Cigna's net income more than doubled for the second quarter, compared with a year earlier, thanks to moves that included freezing its employee pension fund.
Cigna's net income more than doubled for the second quarter, compared with a year earlier, thanks to moves that included freezing its employee pension fund.Read moreJACQUELINE LARMA / Associated Press, File

The stock market is rising again as companies report "better-than-expected" quarterly profits.

But this isn't a recovery. Corporate America is still making money mostly by cutting people and other costs, not boosting sales.

It is no real surprise when companies beat the projections published by Wall Street analysts, based mostly on data the companies fed the analysts. They like to look as if they're overachieving.

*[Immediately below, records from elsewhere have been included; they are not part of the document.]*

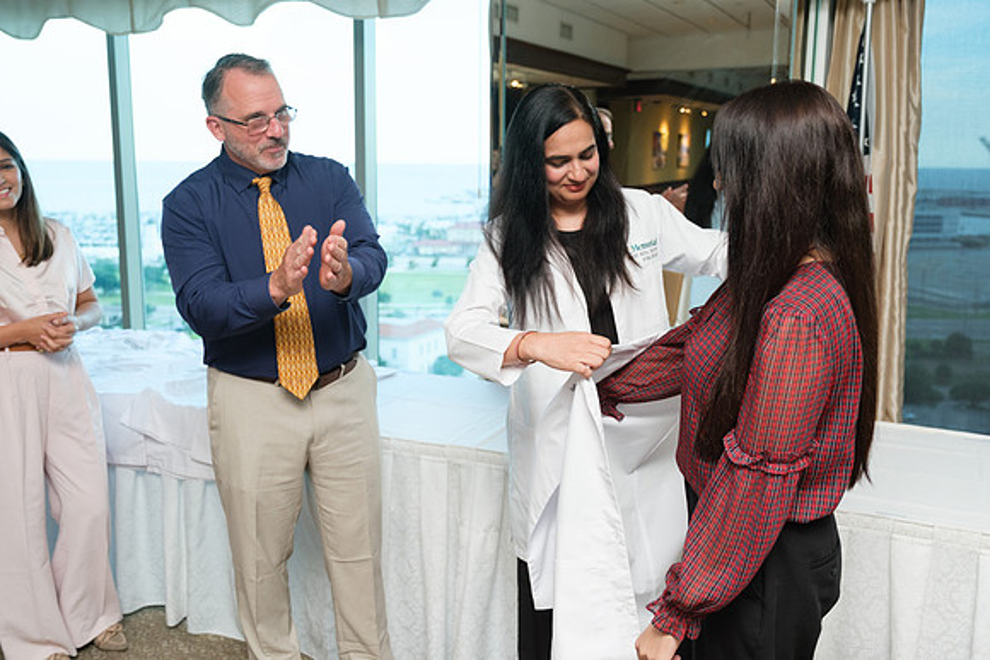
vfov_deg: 40.0
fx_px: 908
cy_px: 330
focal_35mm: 33
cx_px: 495
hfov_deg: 57.2
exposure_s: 1/125
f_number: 2.8
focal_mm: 22
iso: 640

But as economist Ed Yardeni told clients in a second-quarter note yesterday, looking at the big Standard & Poor's 500 companies broken down by industry group: "All 10 sectors have a positive earnings surprise, but just five [sectors] have a positive sales surprise, so far."

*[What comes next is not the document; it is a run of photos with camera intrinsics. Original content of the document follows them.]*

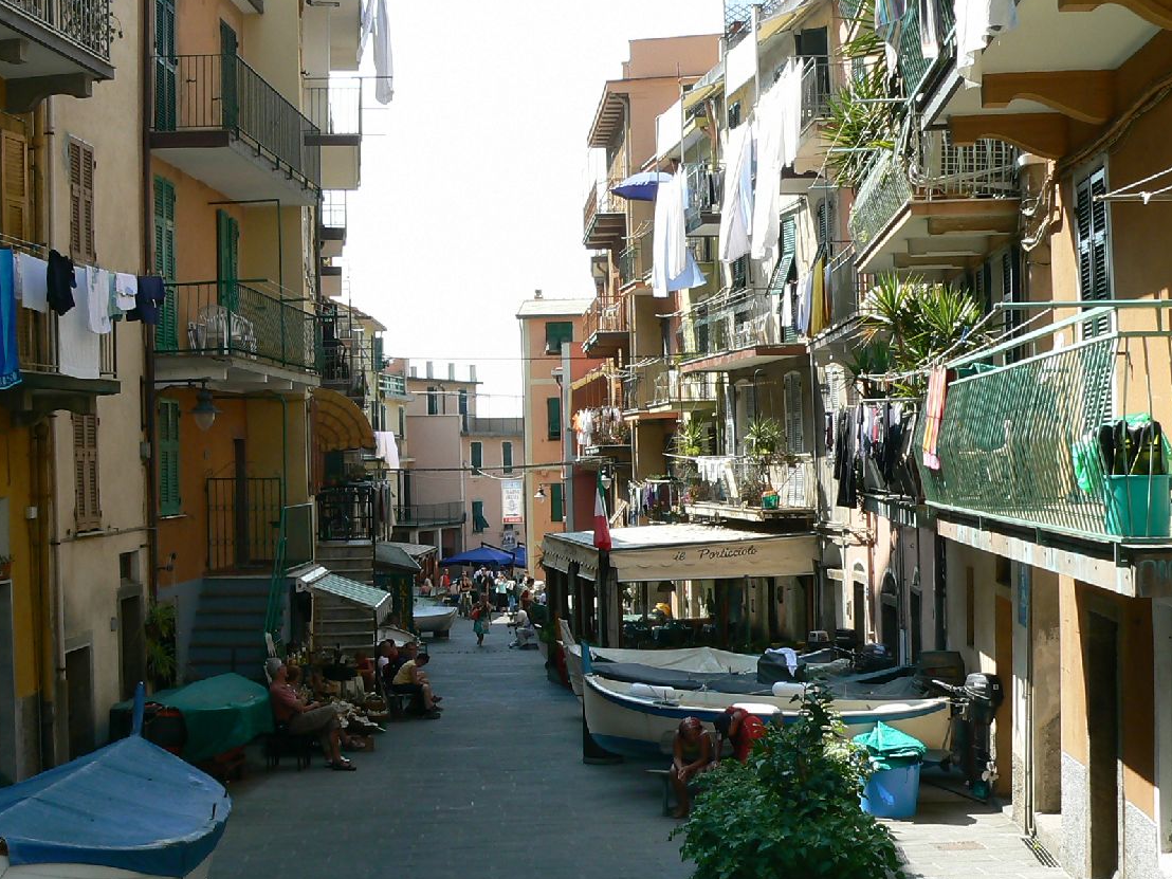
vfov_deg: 28.0
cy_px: 469
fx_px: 1761
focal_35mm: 52
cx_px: 466
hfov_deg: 36.7
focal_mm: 6
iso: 80
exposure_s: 1/100
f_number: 5.6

That doesn't mean sales were up for half the companies. It means they beat their own claims of low expectations: If you told people you thought sales could drop 10 percent, and they only fell 5 percent, that is still a "positive surprise."

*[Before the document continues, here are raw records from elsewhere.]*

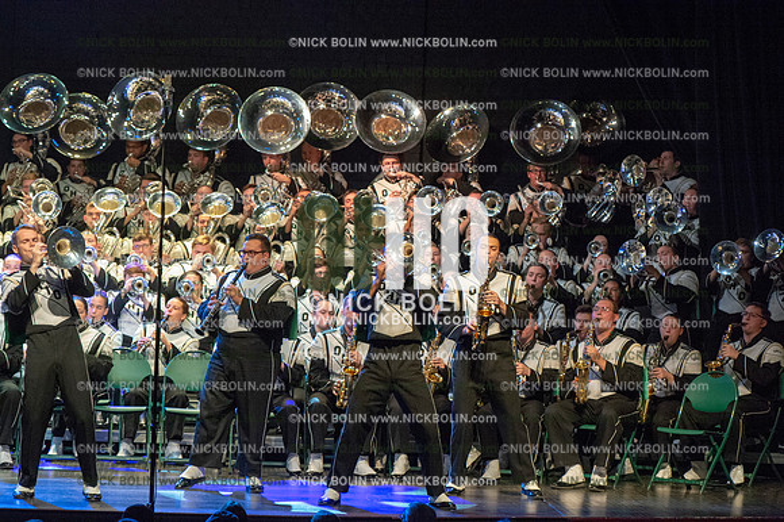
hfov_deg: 11.4
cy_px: 261
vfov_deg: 7.6
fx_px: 3918
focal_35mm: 180
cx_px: 392
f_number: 5.6
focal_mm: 180
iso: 8000
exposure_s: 1/250
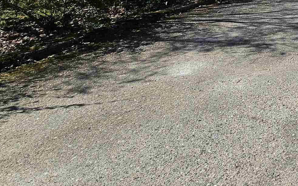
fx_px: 349
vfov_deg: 24.7
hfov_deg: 32.0
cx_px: 407
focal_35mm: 43
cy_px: -74
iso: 50
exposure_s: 1/2180
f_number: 2.2
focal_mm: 2.2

That is like the banks and pension funds that paid traders and managers bonuses last year, not for making their clients money, but for losing less than others did.

As Yardeni notes, "51.8 percent of the companies have a positive sales surprise, but just 25.6 percent of the companies have sales up year-over-year."

That means sales fell at three-quarters of the companies, compared with a year earlier.

Profits up, sales down

At

Cigna Corp.

in Philadelphia, net income more than doubled, to $435 million for the second quarter, compared with last year. But most of the gain came from investment revaluations and cost cutting, including a freeze on the employee pension fund.

Sales for the firm's major business, health insurance, fell to $2.86 billion, from $3.07 billion, as membership in Cigna health plans fell to 11.2 million, down from 12.1 million a year earlier.

Cigna's after-tax profit margin on health insurance rose to 5.4 percent, from 5.2 percent a year earlier. How do you get more from less? By laying off workers (Cigna announced cuts in January), reducing procurement costs (which means paying vendors less), and cutting real estate costs, spokesman Chris Curran told me.

In time, higher profits ought to lead companies to build up their businesses again, and hire people instead of cutting them. But until that happens large scale, we're not out of this recession in ways that matter.

Moo!

Dairy farmers don't get winters off like South Jersey vegetable growers. The rest of life - marrying, burying - is something you do between two milkings, every day, always. Plus pastures, haying, mucking, cleaning, silage, fuel, machines, regulations, debt.

Milk prices paid to farmers have fallen by half since 2007. Pennsylvania is home to 8,500 of the 65,000 U.S. dairy farms. Four Pennsylvania representatives are among 15 congressmen who this week re-formed a bipartisan "Congressional Dairy Farmers Caucus" in response.

You can see why Democrats Chris Carney and Kathy Dahlkemper and Republican Glenn Thompson joined: They represent the dairy belt across the state's north. But why is Democrat Joe Sestak, of crowded Delaware County and King of Prussia, in this group?

Urban congressmen might worry more about consumers, now enjoying cheaper milk, than farmers. But Sestak aspires to statewide leadership - Arlen Specter's Senate seat - so he is reaching upstate.

"We want to salvage these dairy farmers," while leaving "no impact on consumers," Sestak told me.

That is a tough marriage. The group's short-term goals, he says, include boosting federal subsidies to cover the gap between prices and costs. Longer-term, they want to limit "speculation" by commodities traders, set a national quota-and-price system to replace today's complex regional arrangements, boost exports with "incentives," and prod the government to buy more milk for public programs.

Sounds like higher prices. Maybe we cannot afford all the dairy farms we still have?

"It used to be millions," Sestak said. "I don't think there are too many. You don't want to pull the plug on 65,000. It's a very educated, hard-working population. You cannot forsake these regions."